A Mariana não chegou a ter um cão. E eu, depois de me despedir dela, deixei de me conseguir levantar.

Uma semana. Passei uma semana em casa, com o mesmo pijama, as mesmas cuecas, o cabelo emaranhado. Não dormia. Sentava-me no sofá e olhava para o ecrã desligado. Deitava-me na cama e via um filme imaginário no teto.

Foi a minha mãe que apareceu lá em casa. Que me obrigou a entrar na banheira. Que me fez um jantar com os cheiros da minha infância. Que me disse “ainda posso tomar conta de ti como se fosses a minha bebé, mas tens de conseguir voltar a andar pelos teus pés”.

Passou duas semanas em minha casa.
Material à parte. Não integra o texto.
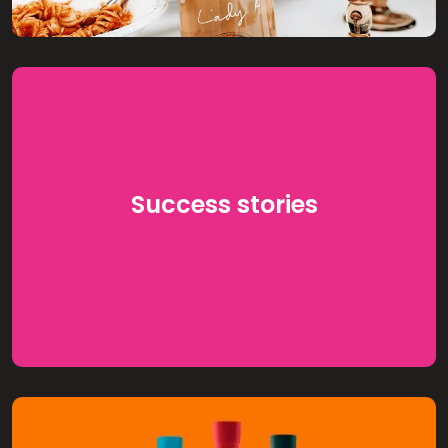
Success stories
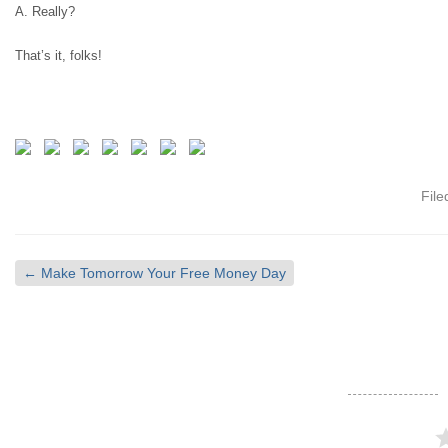
A. Really?
That’s it, folks!
Fil
←
Make Tomorrow Your Free Money Day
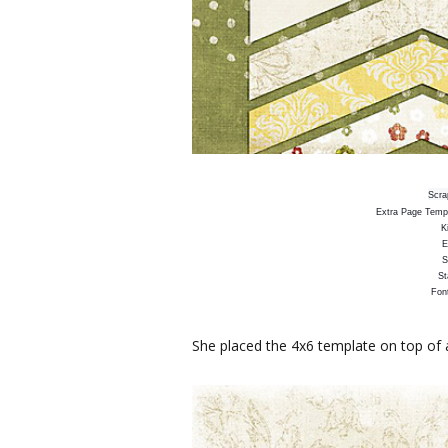
Scra
Extra Page Templ
K
E
S
St
Fon
She placed the 4x6 template on top of 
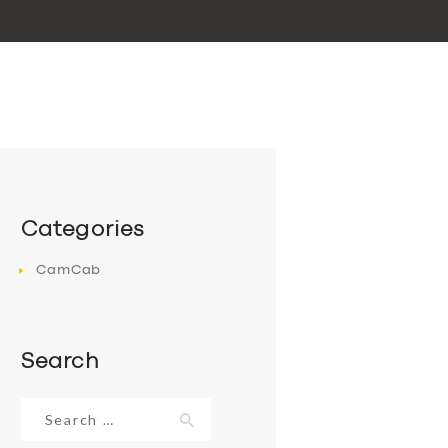
Categories
CamCab
Search
Search
for:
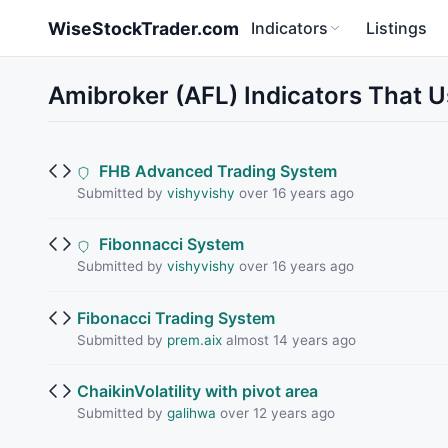
Skip to main content
WiseStockTrader.com
Indicators
Listings
Amibroker (AFL) Indicators That Us
FHB Advanced Trading System
Submitted by
vishyvishy
over 16 years ago
Fibonnacci System
Submitted by
vishyvishy
over 16 years ago
Fibonacci Trading System
Submitted by
prem.aix
almost 14 years ago
ChaikinVolatility with pivot area
Submitted by
galihwa
over 12 years ago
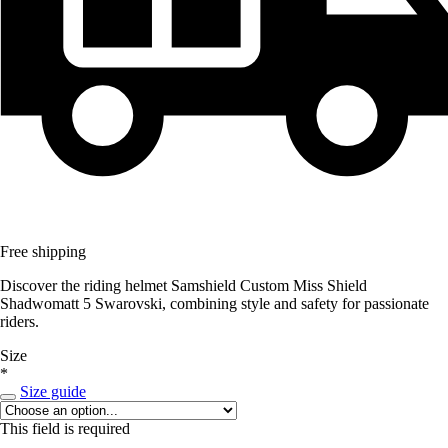
Free shipping
Discover the riding helmet Samshield Custom Miss Shield
Shadwomatt 5 Swarovski, combining style and safety for passionate
riders.
Size
*
Size guide
This field is required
Cuidou-me como a menina desprotegida que tinha medo das refilonas na escola. Obrigou-me a pensar em mim, no que me atormentava. No que eu queria.

Vou vender a casa. Vou mudar-me. Vou despedir-me. Vou arranjar um cão. Disse-lhe uma manhã enquanto segurava com as duas mãos a chávena do café com leite que me fez.
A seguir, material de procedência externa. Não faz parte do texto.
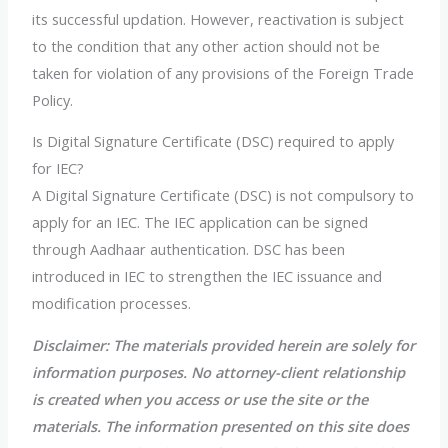
its successful updation. However, reactivation is subject
to the condition that any other action should not be
taken for violation of any provisions of the Foreign Trade
Policy.
Is Digital Signature Certificate (DSC) required to apply
for IEC?
A Digital Signature Certificate (DSC) is not compulsory to
apply for an IEC. The IEC application can be signed
through Aadhaar authentication. DSC has been
introduced in IEC to strengthen the IEC issuance and
modification processes.
Disclaimer: The materials provided herein are solely for
information purposes. No attorney-client relationship
is created when you access or use the site or the
materials. The information presented on this site does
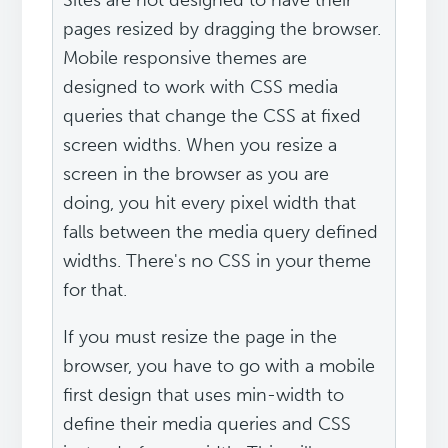
Sites are not designed to have their
pages resized by dragging the browser.
Mobile responsive themes are
designed to work with CSS media
queries that change the CSS at fixed
screen widths. When you resize a
screen in the browser as you are
doing, you hit every pixel width that
falls between the media query defined
widths. There's no CSS in your theme
for that.
If you must resize the page in the
browser, you have to go with a mobile
first design that uses min-width to
define their media queries and CSS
Anuiu. Não me perguntou o que é que ia ser de mim. Percebeu que os sonhos que tinha para a sua menina a tinham devorado, como se um mostro a estivesse a comer de dentro para fora.

Conversámos.

Disse-lhe que os dias me passavam ao lado. Que tudo andava depressa demais. Que não sentia propósito na vida. Que fazia as escolhas com base no que era suposto. Queria tempo. Tempo para ler, para caminhar na praia e sentir a areia nos pés sem a pressa da caminhada assinalada pelo relógio moderno que me diria ao ouvido o ritmo e as calorias gastas. Andar pelo prazer de andar. Queria sair para comprar ingredientes frescos, fazer receitas novas sem a urgência do jantar para os amigos depois de mais um dia de reuniões. Queria sentar-me a ler o jornal, sem fazer de conta que o fazia, para picar uma tarefa. Queria conhecer um homem de camisa por engomar. Uma pessoa normal, daquelas que passam despercebidas, das que não me fizessem sentir que tinha de estar sempre no degrau mais alto. Alguém que me levasse a jantar a um restaurante barato, que trouxesse frango assado para comermos à mão.
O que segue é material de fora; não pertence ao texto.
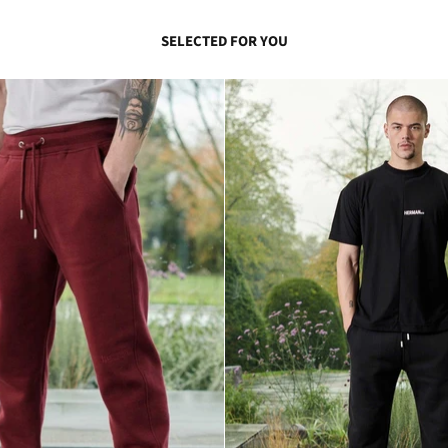
SELECTED FOR YOU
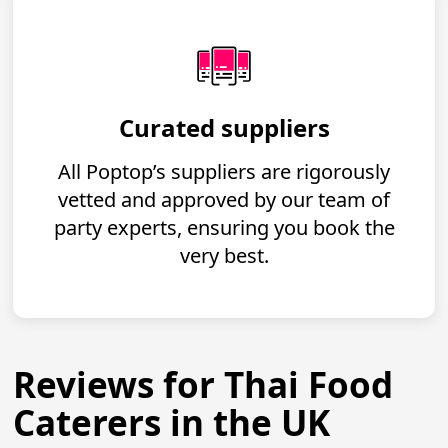
Curated suppliers
All Poptop’s suppliers are rigorously
vetted and approved by our team of
party experts, ensuring you book the
very best.
Reviews for Thai Food
Caterers in the UK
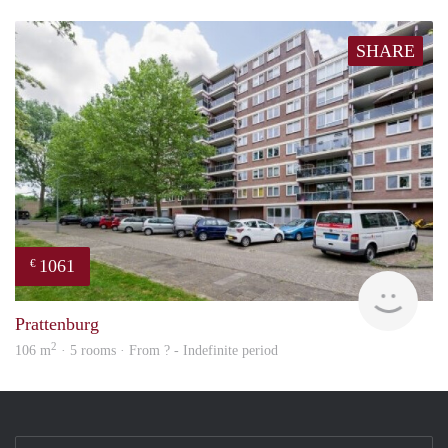
SHARE
1061
€
finde
Prattenburg
2
106 m
· 5 rooms · From ? - Indefinite period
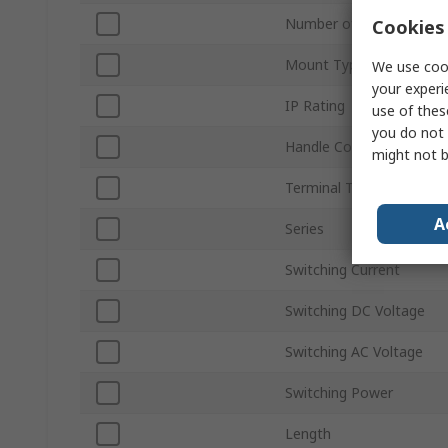
Number of Poles
Cookies 
Mount Type
We use cook
your experi
IP Rating
use of thes
you do not 
Handle Colour
might not b
Terminal Type
A
Series
Switching Current
Switching DC Voltage
Switching AC Voltage
Switching Power
Length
O Osvaldo passou pelo portão carregado de água e areia. Arrancou-me da melancolia e atirou comigo para a realidade prática de que tinha um cão todo sujo a querer entrar em casa. Enrolara-se no chão a brincar com os outros cães. Fiz cara de má vontade. Perguntei-lhe se sabia a trabalheira que tinha em mãos. Retórica. Não só jamais responderia como bocejou, o que me pareceu um sinal claro do enfado que a conversa lhe causava. Sou eu que quero o sofá limpo, para ele está bom como der.

Sentou-se à espera que o chuveiro da rua estivesse pronto para o passar por água. Para ele a vida corre bem, nunca quis mais que aquilo, está contente.

E eu, olho para aquele ar pateta de quem tem tudo na vida com duas corridas à beira mar e rio-me. Os bichos sabem viver melhor que nós.